Document segment ->
◇ ◇ ◇ ◇ ◇

Gov. Shapiro, Mayor Kenney wager with Missouri officials ahead of Super Bowl

District Attorney Larry Krasner also placed a bet against Jackson County's top prosecutor in the spirit of friendly competition

Government Super Bowl
Eagles Super Bowl Bets Colleen Claggett/PhillyVoice

Philadelphia Mayor Jim Kenney, District Attorney Larry Krasner and Pennsylvania Gov. Josh Shapiro have placed friendly bets against officials in Kansas City, Missouri ahead of Super Bowl LVII on Sunday, Feb. 12, when the Eagles will take on the Chiefs for a chance at the Lombardi Trophy.

We are just two days away from Super Bowl LVII, when the Philadelphia Eagles will take on the Kansas City Chiefs for a chance at the biggest title in the NFL. As the city prepares for a full weekend of celebration, some state and local officials are getting in on the action, wagering on the outcome of the big game in the hopes that the Eagles will bring home the Lombardi Trophy. 

The tradition of mayors and governors placing friendly bets is as old as the Super Bowl itself. A week before the first-ever Super Bowl in 1967, the former mayor of Green Bay, Wisconsin, Donald A. Tilleman, sent a telegram to former Kansas City Mayor Ilus W. Davis, betting him a block of Wisconsin cheese that the Packers would win. Since then, it has become "obligatory" for officials to wager against each other in good faith when their team is in a major sporting event, the Washington Post reported.

Mayor Jim Kenney is no stranger to sports bets. In 2018, Kenney wagered on the outcome of Super Bowl LII with the former mayor of Brockton, Massachusetts, Bill Carpenter. When the Birds won against the New England Patriots, Brockton's statue of boxer Rocky Marciano donned an Eagles jersey. Carpenter also sent Kenney some Rocky Marciano wine. 

On Thursday, Kenney accepted yet another Super Bowl challenge, this time from Kansas City Mayor Quinton Lucas. In a video posted to Twitter on Wednesday, Lucas offered to send some of Kansas City's culinary staples to Philly if the Chiefs lose on Sunday. 

He wagered food from Gate's Barbecue, a Kansas City institution since 1946, along with shirts from Charlie Hustle Co. and coffee from The Roasterie as part of the challenge.

◇ ◇ ◇ ◇ ◇

Data lines ->
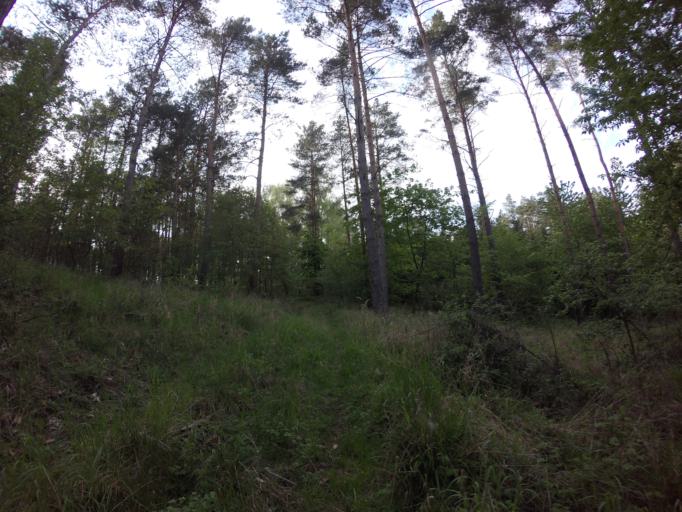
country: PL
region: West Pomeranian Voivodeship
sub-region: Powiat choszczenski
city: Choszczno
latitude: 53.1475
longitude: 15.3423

◇ ◇ ◇ ◇ ◇

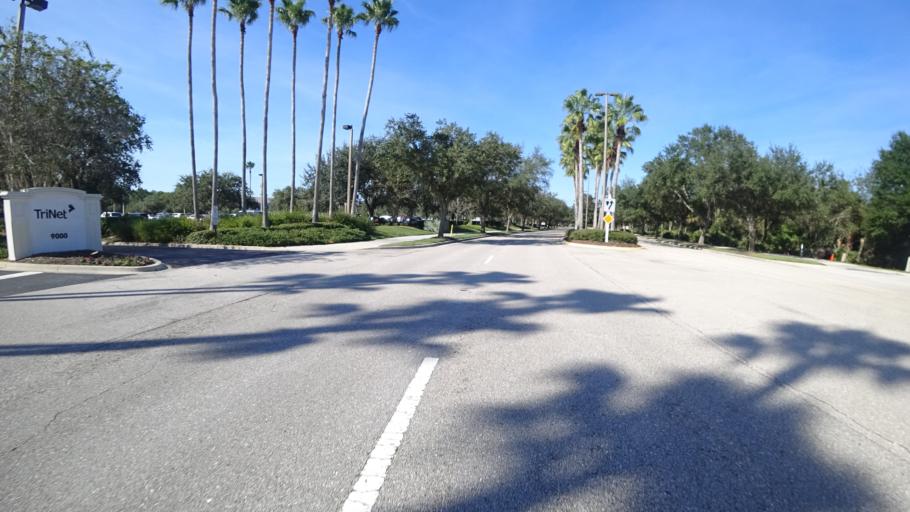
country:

◇ ◇ ◇ ◇ ◇

Task prompt -> Continue the article above about Philadelphia and Pennsylvania officials' Super Bowl LVII bets, picking up right after its final sentence about The Roasterie coffee.

Result below ->
Kenney accepted the challenge, offering up a handful of Philly favorites to send to Kansas City if the Eagles lose the big game. His wager includes a large pie from Down North Pizza and a six-pack from Philadelphia Brewing Co. But if the Eagles win, the Kansas City must also make a donation to MANNA, a nonprofit organization that provides nutritious meals to sick residents around the Philly region. 

Gov. Josh Shapiro, who spent the earliest days of his political career in Montgomery County, is headed to State Farm Stadium in Glendale, Arizona with his wife Lori to cheer on the Birds during the Super Bowl on Sunday. 

Before the game, Shapiro plans to meet with Missouri Gov. Mike Parson and Kansas Gov. Laura Kelly to talk trash and ensure that both state officials are willing to uphold their ends of the bet he wagered on Thursday. 

"Like millions of Pennsylvanians, Lori and I are excited to cheer on the Philadelphia Eagles and watch them bring the Lombardi Trophy back to the Commonwealth," Shapiro said. "Pennsylvania is home to the greatest small businesses in the country — and while I love to share the best Pennsylvania has to offer with my friends in other states, the Eagles have been so good this season that I'm willing to double down on a win this week. Go Birds!" 

As part of the wager, Shapiro has bet an assortment of food from Pennsylvania businesses — cheesesteaks from Tony Luke's, Eagles mini-donuts from Collegeville Italian Bakery in Montgomery County and soft pretzels from Philly Style Hand Twisted Soft Pretzel Bakery in Levittown. 

In exchange, Kelly has wagered Creekstone Farms Angus Beef and chocolate-covered sunflower seeds. Parson joined in on the fun as well, revealing on Twitter that he and Shapiro will exchange autographed Eagles and Chiefs flags, and the loser will hang the winning team's flag in the state Capitol building once the Super Bowl is over. 

On Friday, District Attorney Larry Krasner responded to a Super Bowl challenge from Jackson County District Attorney Jean Peters Baker and Wyandotte County District Attorney Mark A. Dupree. Each have agreed to provide signature items from local Black-owned businesses to the winning team's prosecutor's office after the game. 

"Philadelphia is the home of the Declaration of Independence, the Rocky statue, and the best starting quarterback in the NFL, Jalen Hurts," Krasner said in a release. "On a scale of one to 10, I feel (great) about the Eagles' chances against Kansas City — with the caveat that any team led by former Eagles head coach Andy Reid will be a formidable and worthy opponent." 

In addition, the prosecutor representing the losing team will be required to wear the logo of the winning team at a community event within one month of the Super Bowl, according to the District Attorney's Office.